I’m experiencing some strange spikes in disk space used on redshift every 6 hours and I can’t tell for sure what it is. I know that no data will be lost if disk space is reaching 100% in Redshift but I want to understand what is causing this and if I should be alarmed.

The EmrEtlRunner, StorageLoader and SqlRunner are running every 6 hours with no problems but around the time Emr is finished an alarm is triggered in Redshift (PercentageDiskSpaceUsed is over 80)

Redshift alarm history from CloudWatch in 30/07/2017

EmrEtlRunner history in 30/07/2017:

For example if I inspect Redshift for the alarm triggered in 30/07 at 05:40 I can see is right after the creation of web.page_views_tmp and loading page_views_tmp. Is the loading into memory of all data (green bar) causing this spike?


For the alarm tirggered in 30/07 at 10:12 is also the creation of web.page_views_tmp.

My guess is that this is happening in of of the SQLRunner process and is super normal.

  1. Is the data insertion in redshift truly related to the alarm I see?
    • The SqlRunner is invoking following playbooks: deduplicate, refined-model-unload, web-model, refined-model-add.
  2. Should I worry and add another redshift instance?

Thanks and looking forward for some explanations.

This can often occur when running queries where the demands of the query exceed the available memory on the cluster. In an instance where this memory is exhausted Redshift will begin to spill the temporary results to disk which is what you’re seeing here.
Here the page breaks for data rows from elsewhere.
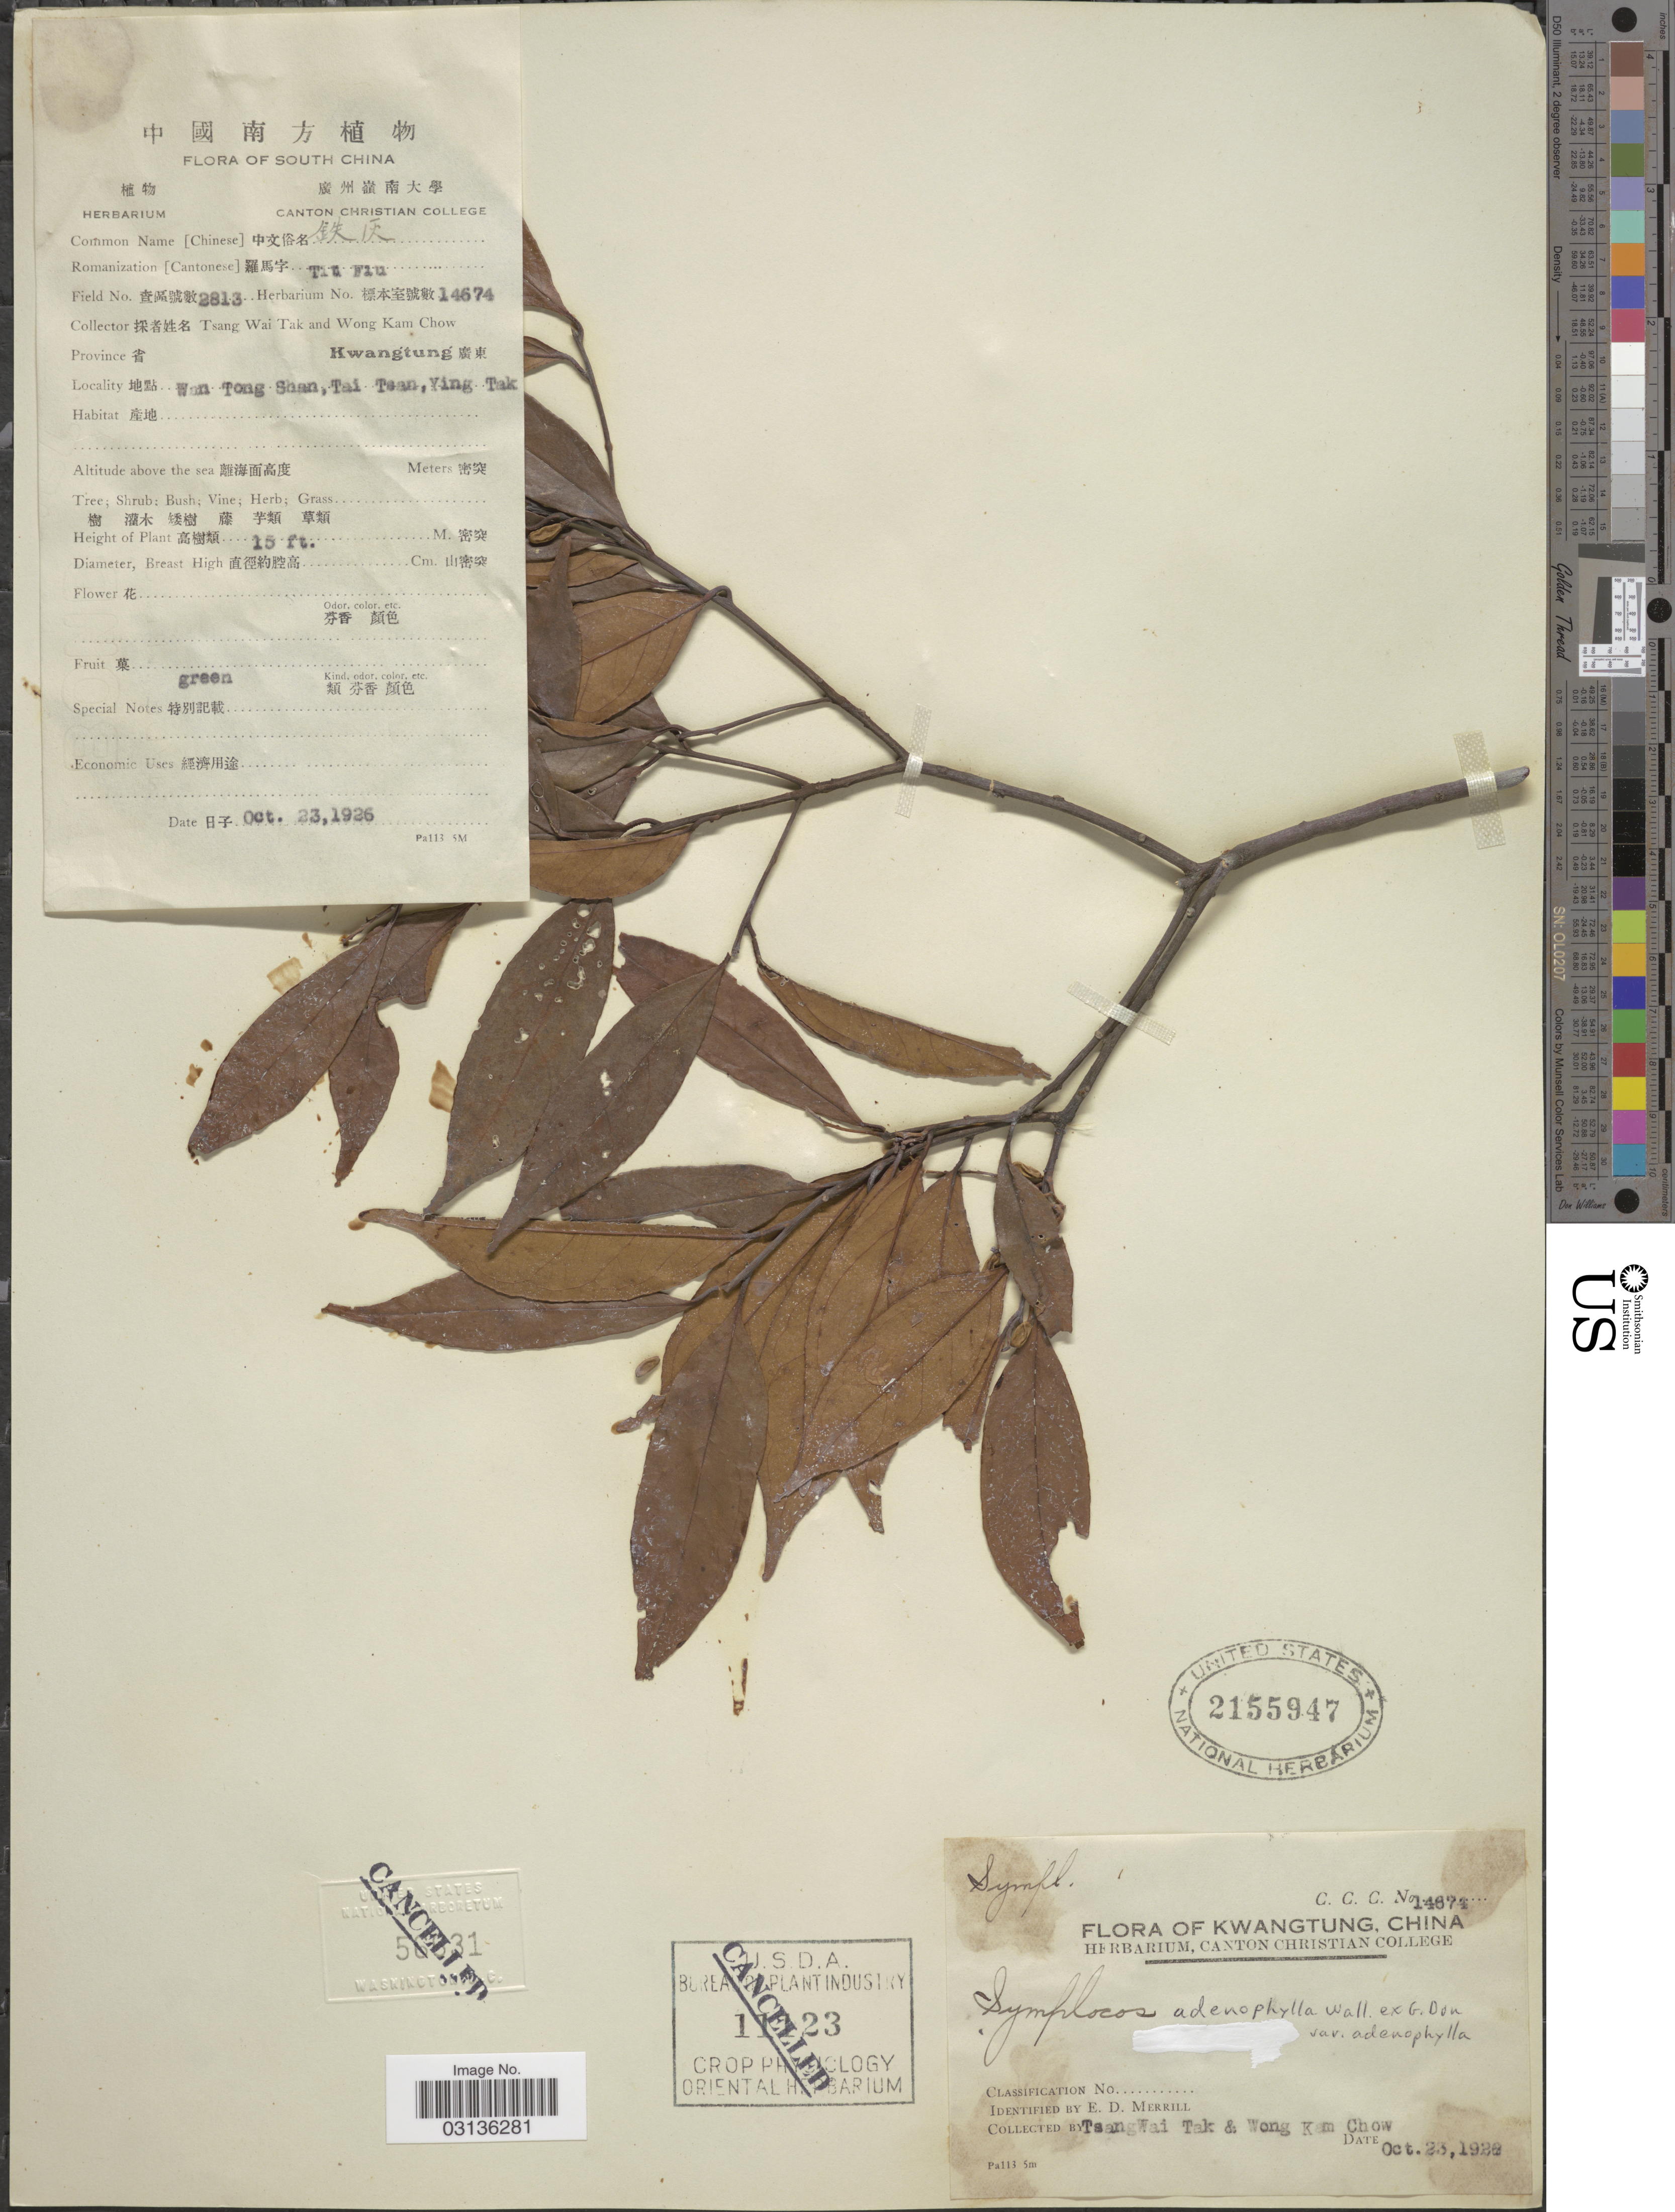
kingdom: Plantae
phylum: Tracheophyta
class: Magnoliopsida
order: Ericales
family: Symplocaceae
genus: Symplocos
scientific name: Symplocos adenophylla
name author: Wall. ex G. Don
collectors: T. Tak & W. Chow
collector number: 2813/14674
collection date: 1922-10-23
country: China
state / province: Guangdong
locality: South China. Province Kwangtung. Wan Tong Shan, Tai Tsan, Ying Tak.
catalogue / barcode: US 2155947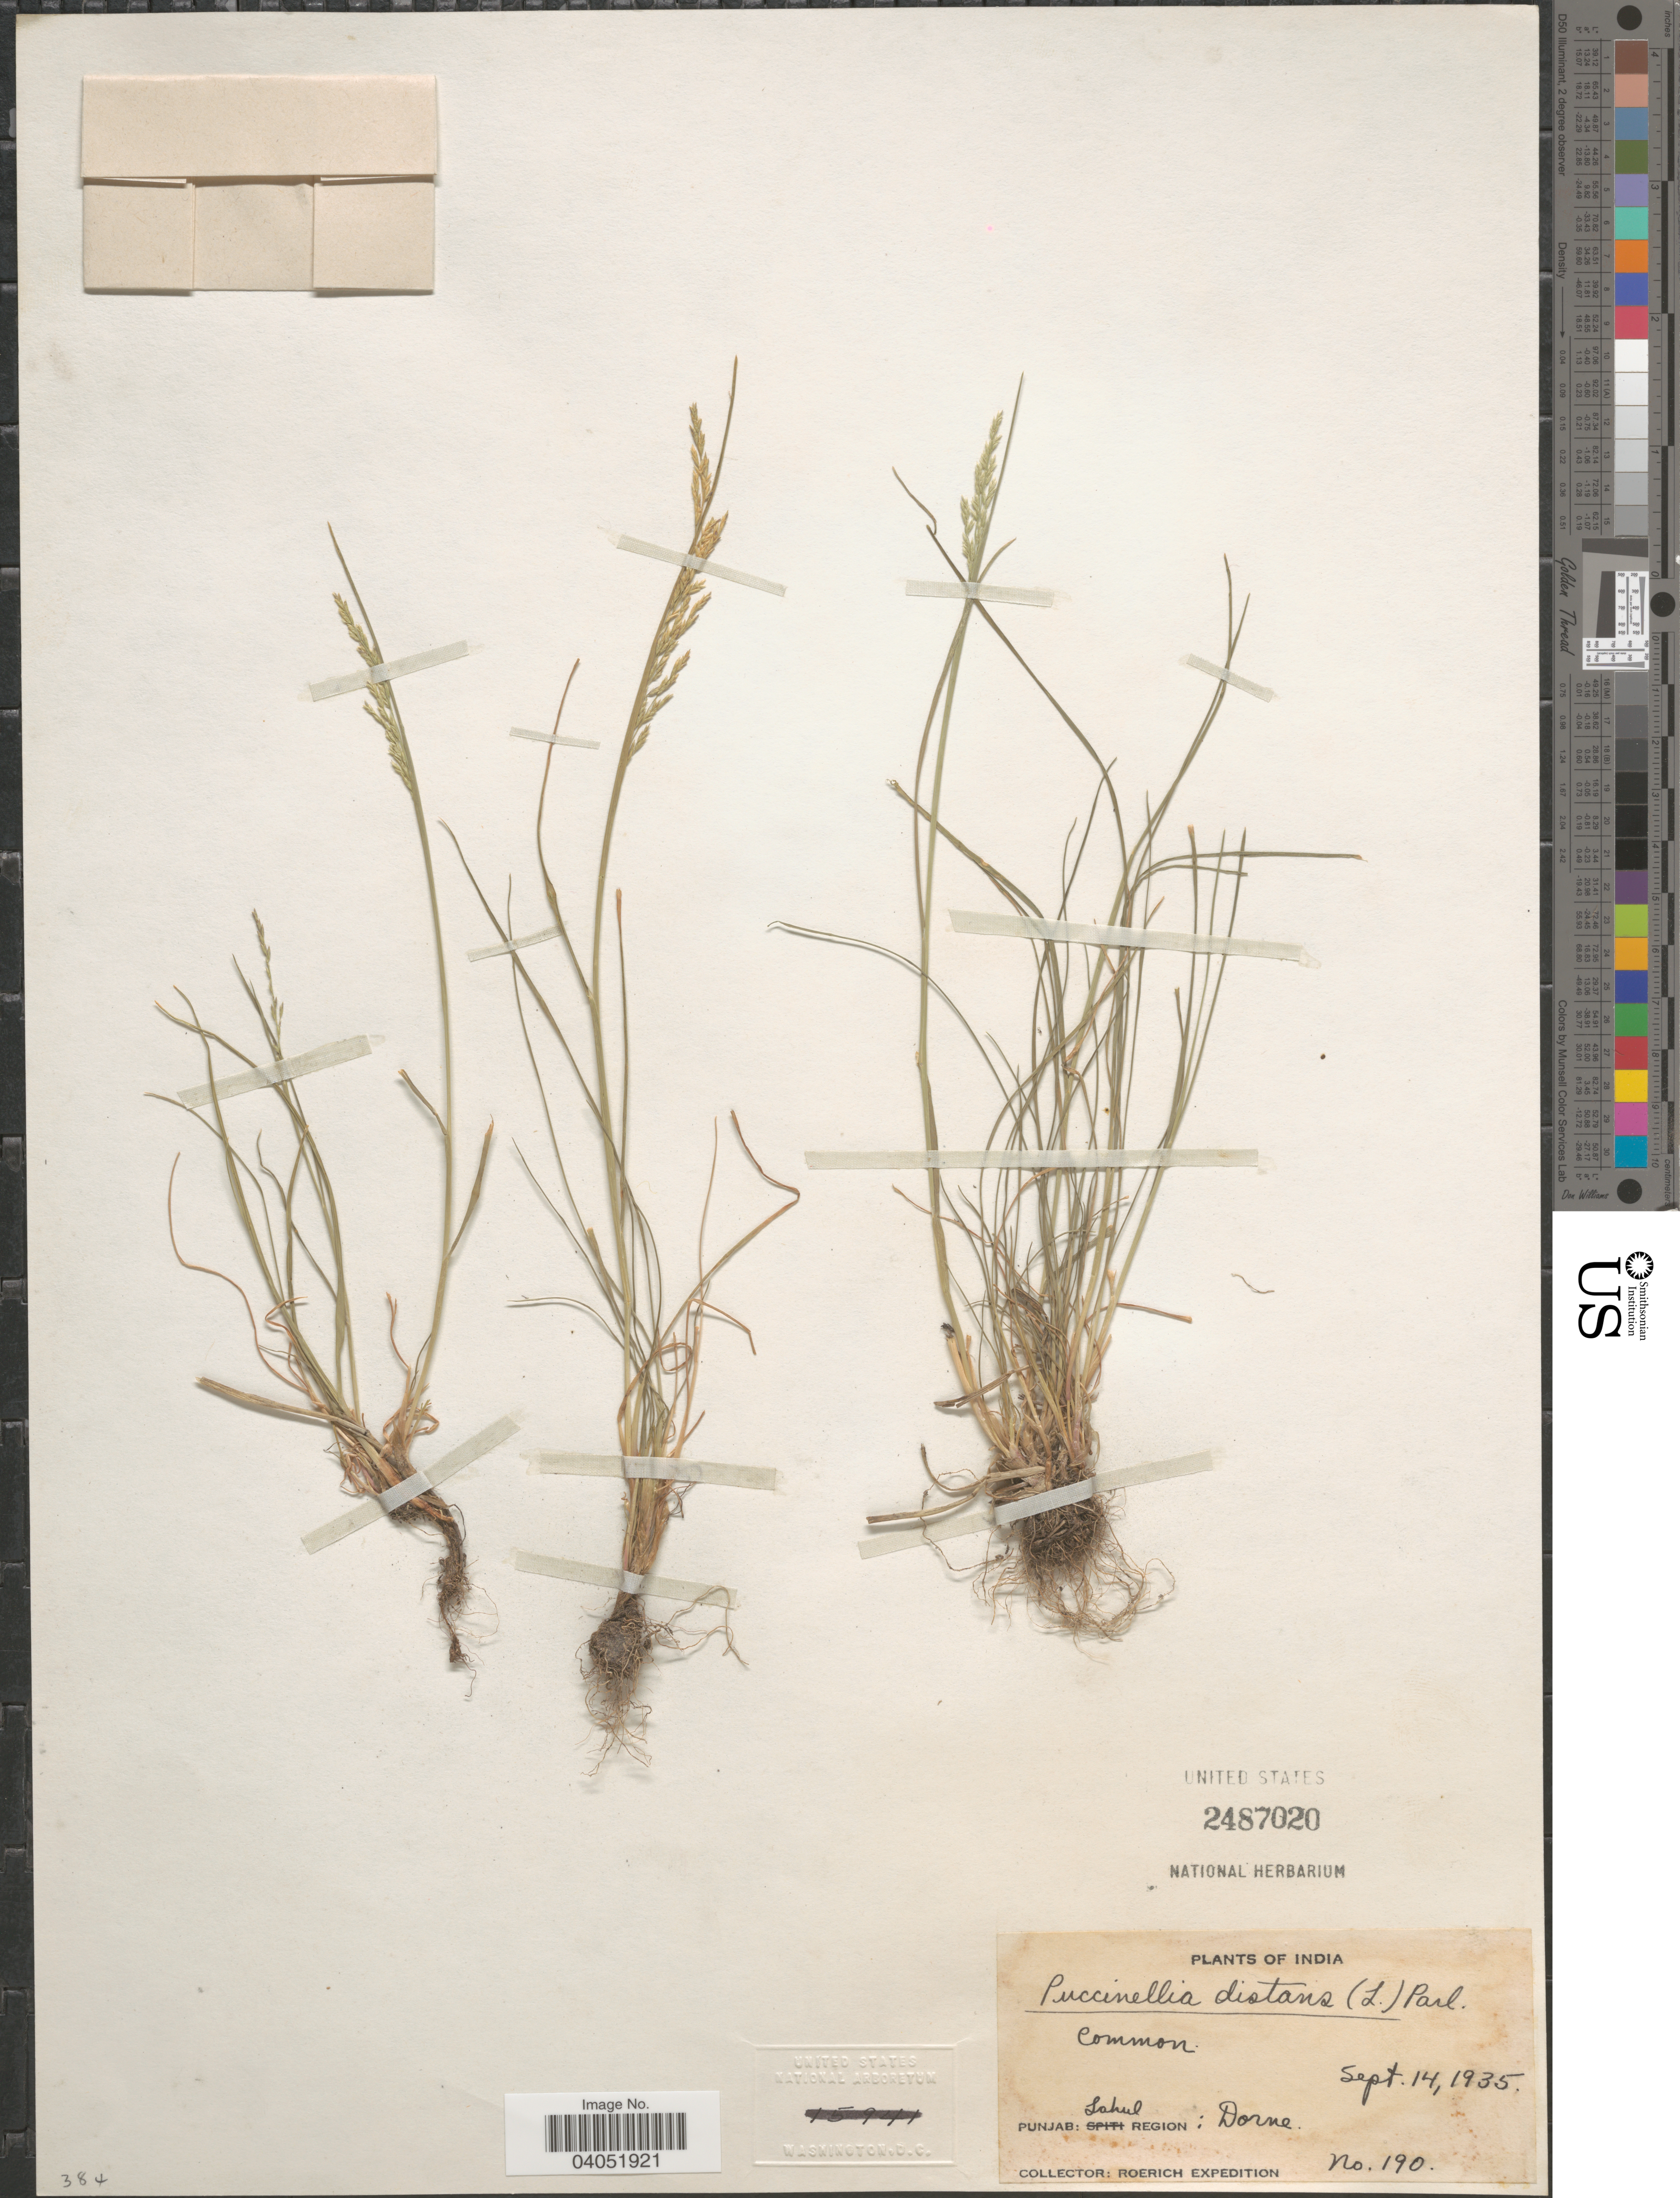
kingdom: Plantae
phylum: Tracheophyta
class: Liliopsida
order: Poales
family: Poaceae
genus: Puccinellia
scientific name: Puccinellia distans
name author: (Jacq.) Parl.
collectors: Roerich Expedition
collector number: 190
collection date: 1935-09-14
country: India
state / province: Punjab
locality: Lahul Region: Dorne.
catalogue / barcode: US 2487020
You can use the following query (lifted from here) to determine which step in the query plan is causing these issues:

select query, step, rows, workmem, label, is_diskbased
from svl_query_summary
where query = [queryid]
order by workmem desc;

If the is_diskbased is set to ‘t’ this is indicative that this step in the query plan had to spill to disk. After the query has calculated the result Redshift will remove the temporary/intermediate tables involved which is why you’ll see this cyclical pattern of disk usage.

2 Likes

Thanks @mike for your quick response.

If I analyze the queries from 30/07 around the alarm at 05:40 I can see that creation of the following tables are diskbased:

  1. 04:56 - CREATE TABLE scratchpad.web_page_context
  2. 05:00 - CREATE TABLE scratchpad.web_events
  3. 05:09 - CREATE TABLE scratchpad.web_events_time
  4. 05:11 - CREATE TABLE scratchpad.web_events_scroll_depth
  5. 05:13 - CREATE TABLE scratchpad.web_ua_parser_context
  6. 05:21 - CREATE TABLE scratchpad.web_timing_context
  7. 05:25 - CREATE TABLE web.page_views_tmp
    05:40 Alarm triggered
  8. 05:43 - CREATE TABLE web.sessions_tmp
  9. 05:45 - CREATE TABLE web.users_tmp
    05:45 Alarm OK

I’m currently running a dc1.large redshift instance in eu-central-1 (Frankfurt).

If the number of events increase dramatically the queries will be more diskbased right?
Do you think I should scale up the redshift instance/increase the number of nodes to 2 or is this stuff you can live with?

@radubogdan As you scale the number of events, you’ll probably want to move to the incremental model, which drastically improves perforamance by querying only new data.

2 Likes

Thank you very much @bernardosrulzon. I’ll research and migrate to the incremantal model in the near future since my initial implementation will become problematic.